The analysis also identified important regional transit points. For instance, Middle Eastern countries including the UAE, Saudi Arabia and Yemen, are transit points for sending fakes to Africa, while Albania, Egypt, Morocco and Ukraine are transit points for redistributing fakes to the EU. And Panama is an important transit for fakes en route to the USA.
Many distribution hubs are in countries with "weak governments and a strong organised crime presence," the report added.
A large number of regional and sector-specific patterns were also uncovered in the study. Turkey, for example, appears to be an important producer in some sectors – such as leather goods, foodstuff and cosmetics – which are sent by road to the EU.
In terms of product categories, China, India and several other smaller Asian countries are the main producers of counterfeit food, exporting directly to the US, the EU, Japan, Western and Northern Africa and Yemen, as well as indirectly via Gulf region states.
India leads with China closely behind as the largest producers of counterfeit pharmaceuticals, which they ship all around the globe, with a special focus on African economies, Europe and the US. Hong Kong is one of the most important transit points for fake meds largely using postal services.
Shipments with fewer than ten items accounted for about 43 per cent of all shipments, the report found. "The data show that small shipments and parcels tend to dominate numerous trade routes, reflecting the shrinking costs of postal and courier shipments and the increasing importance of Internet and e-commerce in international trade." Small shipments also reduce the risk of bulk losses in the event of interception, it added.
Goods in transit are less likely to be intercepted as they tend not to be targeted by local enforcement authorities, the report noted.
"Globalisation, trade facilitation, and the rising economic importance of intellectual property are drivers of economic growth.

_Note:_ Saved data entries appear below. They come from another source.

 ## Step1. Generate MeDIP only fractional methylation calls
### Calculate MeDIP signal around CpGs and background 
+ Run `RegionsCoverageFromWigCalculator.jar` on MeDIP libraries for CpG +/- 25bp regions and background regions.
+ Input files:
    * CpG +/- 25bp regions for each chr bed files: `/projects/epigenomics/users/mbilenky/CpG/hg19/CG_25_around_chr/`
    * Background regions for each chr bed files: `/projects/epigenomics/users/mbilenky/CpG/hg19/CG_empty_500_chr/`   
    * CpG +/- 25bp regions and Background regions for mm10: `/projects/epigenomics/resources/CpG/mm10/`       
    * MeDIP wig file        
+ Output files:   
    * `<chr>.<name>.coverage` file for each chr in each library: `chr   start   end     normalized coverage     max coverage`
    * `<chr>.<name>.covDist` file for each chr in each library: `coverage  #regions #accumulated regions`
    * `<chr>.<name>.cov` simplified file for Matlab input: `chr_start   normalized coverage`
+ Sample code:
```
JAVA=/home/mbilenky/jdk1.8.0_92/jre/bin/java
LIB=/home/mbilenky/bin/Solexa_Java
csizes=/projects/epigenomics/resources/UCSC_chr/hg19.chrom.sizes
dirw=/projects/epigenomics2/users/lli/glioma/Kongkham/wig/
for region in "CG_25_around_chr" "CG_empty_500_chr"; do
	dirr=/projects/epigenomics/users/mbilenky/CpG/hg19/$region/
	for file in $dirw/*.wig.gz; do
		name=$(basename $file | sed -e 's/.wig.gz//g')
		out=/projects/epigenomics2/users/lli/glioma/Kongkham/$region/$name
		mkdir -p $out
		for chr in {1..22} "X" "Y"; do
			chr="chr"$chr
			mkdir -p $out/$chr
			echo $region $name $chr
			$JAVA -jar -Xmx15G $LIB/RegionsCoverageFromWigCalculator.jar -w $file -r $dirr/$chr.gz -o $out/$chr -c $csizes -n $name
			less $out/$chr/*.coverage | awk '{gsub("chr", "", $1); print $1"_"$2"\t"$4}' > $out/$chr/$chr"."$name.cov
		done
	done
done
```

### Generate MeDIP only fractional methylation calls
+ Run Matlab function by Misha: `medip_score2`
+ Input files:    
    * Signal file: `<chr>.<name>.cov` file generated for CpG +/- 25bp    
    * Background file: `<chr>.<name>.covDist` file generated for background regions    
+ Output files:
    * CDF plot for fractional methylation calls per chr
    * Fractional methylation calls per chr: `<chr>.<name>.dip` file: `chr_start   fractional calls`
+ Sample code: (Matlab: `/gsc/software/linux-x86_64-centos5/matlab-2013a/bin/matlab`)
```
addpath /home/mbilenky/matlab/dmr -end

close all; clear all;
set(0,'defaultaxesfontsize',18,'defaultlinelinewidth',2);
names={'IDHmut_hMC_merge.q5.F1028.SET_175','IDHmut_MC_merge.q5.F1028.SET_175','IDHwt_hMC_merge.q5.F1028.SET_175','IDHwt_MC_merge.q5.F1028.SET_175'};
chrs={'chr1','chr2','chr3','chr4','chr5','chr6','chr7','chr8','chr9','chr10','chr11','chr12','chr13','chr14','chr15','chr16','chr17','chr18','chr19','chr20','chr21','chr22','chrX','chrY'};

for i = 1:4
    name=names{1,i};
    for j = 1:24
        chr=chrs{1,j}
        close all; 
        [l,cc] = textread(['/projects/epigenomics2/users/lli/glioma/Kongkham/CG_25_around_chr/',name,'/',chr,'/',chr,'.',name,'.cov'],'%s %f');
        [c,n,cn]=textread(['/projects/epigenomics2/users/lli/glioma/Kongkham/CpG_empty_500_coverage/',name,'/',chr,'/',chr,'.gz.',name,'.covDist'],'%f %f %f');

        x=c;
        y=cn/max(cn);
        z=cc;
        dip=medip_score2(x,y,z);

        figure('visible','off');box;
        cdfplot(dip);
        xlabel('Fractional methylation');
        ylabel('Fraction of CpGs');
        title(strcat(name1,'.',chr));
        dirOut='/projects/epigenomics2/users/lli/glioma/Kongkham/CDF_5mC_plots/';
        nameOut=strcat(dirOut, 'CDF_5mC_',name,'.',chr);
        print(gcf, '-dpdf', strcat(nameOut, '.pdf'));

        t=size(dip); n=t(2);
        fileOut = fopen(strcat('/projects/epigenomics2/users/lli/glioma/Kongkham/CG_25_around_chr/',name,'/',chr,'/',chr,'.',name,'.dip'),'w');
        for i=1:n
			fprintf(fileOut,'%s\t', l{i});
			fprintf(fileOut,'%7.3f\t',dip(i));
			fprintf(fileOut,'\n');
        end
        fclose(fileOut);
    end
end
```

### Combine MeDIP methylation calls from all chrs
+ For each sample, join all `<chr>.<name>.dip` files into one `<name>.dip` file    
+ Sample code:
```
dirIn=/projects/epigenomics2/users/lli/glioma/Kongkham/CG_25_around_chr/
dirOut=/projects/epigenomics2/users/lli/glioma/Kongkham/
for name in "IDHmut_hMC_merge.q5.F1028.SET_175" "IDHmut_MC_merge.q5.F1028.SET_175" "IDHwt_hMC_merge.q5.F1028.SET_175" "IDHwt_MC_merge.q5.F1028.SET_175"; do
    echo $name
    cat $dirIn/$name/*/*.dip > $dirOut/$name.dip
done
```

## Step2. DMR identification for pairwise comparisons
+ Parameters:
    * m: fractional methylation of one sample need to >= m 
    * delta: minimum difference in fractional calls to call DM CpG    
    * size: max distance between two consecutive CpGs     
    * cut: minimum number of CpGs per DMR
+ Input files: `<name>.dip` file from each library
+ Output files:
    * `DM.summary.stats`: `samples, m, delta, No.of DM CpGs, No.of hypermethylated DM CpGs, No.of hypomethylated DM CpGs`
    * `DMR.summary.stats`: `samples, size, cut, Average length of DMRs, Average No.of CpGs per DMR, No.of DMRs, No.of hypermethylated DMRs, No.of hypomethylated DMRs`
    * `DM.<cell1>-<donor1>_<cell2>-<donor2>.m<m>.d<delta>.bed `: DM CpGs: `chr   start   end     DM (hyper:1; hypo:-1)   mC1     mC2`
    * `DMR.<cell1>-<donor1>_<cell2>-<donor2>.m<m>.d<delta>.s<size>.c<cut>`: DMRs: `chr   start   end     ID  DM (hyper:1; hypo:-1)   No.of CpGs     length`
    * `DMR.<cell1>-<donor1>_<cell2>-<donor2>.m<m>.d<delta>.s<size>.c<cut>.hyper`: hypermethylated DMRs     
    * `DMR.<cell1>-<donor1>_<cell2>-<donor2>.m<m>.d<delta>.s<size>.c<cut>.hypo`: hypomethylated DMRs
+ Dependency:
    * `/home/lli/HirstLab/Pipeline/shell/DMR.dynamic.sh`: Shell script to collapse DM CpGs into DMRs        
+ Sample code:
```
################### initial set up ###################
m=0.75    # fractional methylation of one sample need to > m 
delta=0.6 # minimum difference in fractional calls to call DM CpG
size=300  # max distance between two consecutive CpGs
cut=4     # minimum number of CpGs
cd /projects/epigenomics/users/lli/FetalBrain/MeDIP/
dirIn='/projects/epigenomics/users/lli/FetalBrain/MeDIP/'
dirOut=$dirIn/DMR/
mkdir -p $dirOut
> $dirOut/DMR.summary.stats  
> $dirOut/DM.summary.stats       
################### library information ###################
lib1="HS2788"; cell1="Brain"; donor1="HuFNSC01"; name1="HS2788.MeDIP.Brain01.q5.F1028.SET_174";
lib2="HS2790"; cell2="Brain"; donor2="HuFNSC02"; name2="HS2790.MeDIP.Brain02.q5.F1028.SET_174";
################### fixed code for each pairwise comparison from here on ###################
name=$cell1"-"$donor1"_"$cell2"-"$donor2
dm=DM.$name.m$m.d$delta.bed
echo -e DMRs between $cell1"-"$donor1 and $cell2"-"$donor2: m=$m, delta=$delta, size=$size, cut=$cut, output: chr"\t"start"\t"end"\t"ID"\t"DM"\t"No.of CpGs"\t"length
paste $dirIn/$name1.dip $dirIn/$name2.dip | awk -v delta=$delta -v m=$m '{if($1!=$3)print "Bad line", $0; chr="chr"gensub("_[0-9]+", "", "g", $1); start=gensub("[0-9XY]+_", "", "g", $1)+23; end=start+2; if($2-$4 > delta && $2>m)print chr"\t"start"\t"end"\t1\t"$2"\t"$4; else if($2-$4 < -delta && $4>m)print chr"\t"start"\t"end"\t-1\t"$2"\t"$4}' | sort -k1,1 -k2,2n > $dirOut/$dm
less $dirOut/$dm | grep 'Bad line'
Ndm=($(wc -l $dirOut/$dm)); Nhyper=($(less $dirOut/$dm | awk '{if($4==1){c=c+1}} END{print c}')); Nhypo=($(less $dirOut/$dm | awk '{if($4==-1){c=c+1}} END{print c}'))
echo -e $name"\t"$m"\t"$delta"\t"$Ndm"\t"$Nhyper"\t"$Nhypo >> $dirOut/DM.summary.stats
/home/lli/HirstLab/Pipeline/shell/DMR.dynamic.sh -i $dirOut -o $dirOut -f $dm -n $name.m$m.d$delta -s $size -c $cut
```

However, they have also created new opportunities for criminal networks to expand the scope and scale of their operations, free-riding on intellectual property and polluting trade routes with counterfeit goods," António Campinos, executive director at EUIPO and Rolf Alter, director, OECD/GOV, said.
They added: "The complexity of the routes of trade in fakes can be a formidable obstacle for enforcement authorities. Precise information about the routes of trade in counterfeit goods is essential for tailoring effective governance responses to this scourge."
The study to chart the routes of trade in fake goods was conducted to provide policy makers with robust empirical evidence about the counterfeit threat.
"The broadening scope and magnitude of counterfeiting and piracy are key challenges in the global economy… We are confident that this research will make a major contribution to the understanding of trade in counterfeit and pirated goods. We trust that it will help governments develop targeted policy responses and strengthen governance frameworks to tackle this phenomenon."
The report also called for more in-depth analysis for the development of efficient enforcement and governance frameworks in three areas, including: the role of free trade zones in transhipments; the detection problem posed by small shipments; and the economic features of provenance economies, including the quantitative relationship between the intensities of counterfeiting and indices of free trade, quality of governance, and public sector integrity.
The customs seizures data was provided by the World Customs Organization (WCO) and was supplemented with regional data submitted by the European Commission's Directorate-General for Taxation and Customs Union, the US Customs and Border Protection Agency and the US Immigration and Customs Enforcement.
Last year, the OECD and EUIPO published a report mapping the economic impact of the illicit trade, which revealed that counterfeit and pirated goods amounted to up to 2.5 per cent of world trade in 2013 and accounted for 5 per cent of imports into the EU.